When it comes to finding the best method for driving breakthrough performance in facilities, Julie Thyne highly recommends turning to the experts for recommendations and solutions. But who, exactly, should be considered an expert?

“Is it the super-smart scientist guy?” queried Thyne, Dow Chemical’s Gulf Coast continuous improvement leader. “It may be that these people who are at the bottom of the organizational chart are also your experts. It’s the guys in blue who know how to make the place better.”

According to Thyne, it is advantageous to brainstorm with a diverse group of people.

“Experts come in all shapes and sizes,” she said. “Don’t just pull from the bottom of the organizational chart. Pull from the entire organizational chart.”

Frontline, on-the-floor personnel can often identify why plants are under-performing and traditional improvement plans aren’t working.

In a session titled “Drive Breakthrough Reliability Improvement Using the Voice of the Experts” at the Operational Excellence in Refining and Petrochemicals Summit held recently in Houston, Thyne said listening to the “voice of the experts” allows leaders to “affinitize and build off of others’ ideas.”

Thyne’s approach to this brainstorming technique, she admits, is markedly low-tech in its nature.

“We use Post-it® Notes — literally. They will write things like, ‘Work permits take too long’ or ‘This pump fails too often,'” Thyne explained. “They start building off of each other and reading other people’s ideas, and they are coming up with ways they can improve their facility.

“I am a big fan of the low-tech Post-it Notes.
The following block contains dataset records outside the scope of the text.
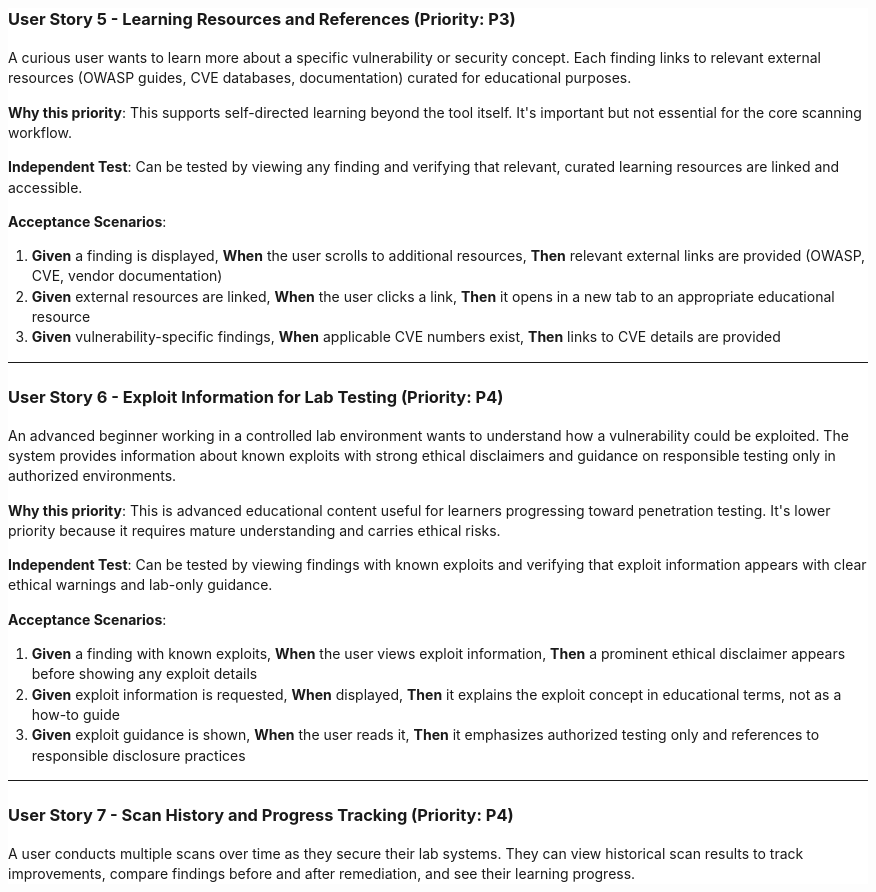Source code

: 
### User Story 5 - Learning Resources and References (Priority: P3)

A curious user wants to learn more about a specific vulnerability or security concept. Each finding links to relevant external resources (OWASP guides, CVE databases, documentation) curated for educational purposes.

**Why this priority**: This supports self-directed learning beyond the tool itself. It's important but not essential for the core scanning workflow.

**Independent Test**: Can be tested by viewing any finding and verifying that relevant, curated learning resources are linked and accessible.

**Acceptance Scenarios**:

1. **Given** a finding is displayed, **When** the user scrolls to additional resources, **Then** relevant external links are provided (OWASP, CVE, vendor documentation)
2. **Given** external resources are linked, **When** the user clicks a link, **Then** it opens in a new tab to an appropriate educational resource
3. **Given** vulnerability-specific findings, **When** applicable CVE numbers exist, **Then** links to CVE details are provided

---

### User Story 6 - Exploit Information for Lab Testing (Priority: P4)

An advanced beginner working in a controlled lab environment wants to understand how a vulnerability could be exploited. The system provides information about known exploits with strong ethical disclaimers and guidance on responsible testing only in authorized environments.

**Why this priority**: This is advanced educational content useful for learners progressing toward penetration testing. It's lower priority because it requires mature understanding and carries ethical risks.

**Independent Test**: Can be tested by viewing findings with known exploits and verifying that exploit information appears with clear ethical warnings and lab-only guidance.

**Acceptance Scenarios**:

1. **Given** a finding with known exploits, **When** the user views exploit information, **Then** a prominent ethical disclaimer appears before showing any exploit details
2. **Given** exploit information is requested, **When** displayed, **Then** it explains the exploit concept in educational terms, not as a how-to guide
3. **Given** exploit guidance is shown, **When** the user reads it, **Then** it emphasizes authorized testing only and references to responsible disclosure practices

---

### User Story 7 - Scan History and Progress Tracking (Priority: P4)

A user conducts multiple scans over time as they secure their lab systems. They can view historical scan results to track improvements, compare findings before and after remediation, and see their learning progress.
I like the face-to-face interaction that people get.”

Thyne shared examples of various questions facilitators can ask session participants “to get people thinking to come up with new ideas or maybe old ideas that they just haven’t shared.”

These experts are often able to provide answers to questions like, “What is the next piece of equipment that is going to fail?,” “What prevents you from getting your job done?,” “What abnormal situation in your plant has become normal?,” “Where are we wasting money?,” and/or “What work would you do if you had unlimited resources to make the plant better?”

Maintain credibility by acting

Depending on the complexity of the situation and the size of the brainstorming workgroup, smaller groups can generate as many as 200 individual ideas, Thyne said.

“Our big groups can generate over a thousand,” she added.

The greatest challenge, Thyne said, is taking those ideas and putting them into action.

“To maintain credibility, we have to actually do something,” she said. “Once we get the ideas pared down into a good list, we score them based on how much the ideas would cost to implement. We look at the impact the idea is going to have on the plant and how much time would be required to implement the idea. We assign some numbers to that, do the math and get some simple scores, just to put the ideas into some kind of logical order.”

Sometimes plants are “stuck in their own paradigms,” Thyne said because leaders are too focused on big-picture, high-budget solutions to challenges that may indeed have simpler, lower-cost remedies.

By listening to the “voice of experts” via group brainstorming sessions, “leaders see those ‘big impact’ ideas that they’re stuck in their own minds about don’t even make the top of the list.”

“If a project costs $10 million and takes five years to implement, it is not going to change and break through your performance right now,” Thyne said. “The ideas at the top of the (Post-it Notes) list are low-hanging fruit that maybe they didn’t even know was there. They are the ideas that they were dismissing while they were focusing on the big ideas.”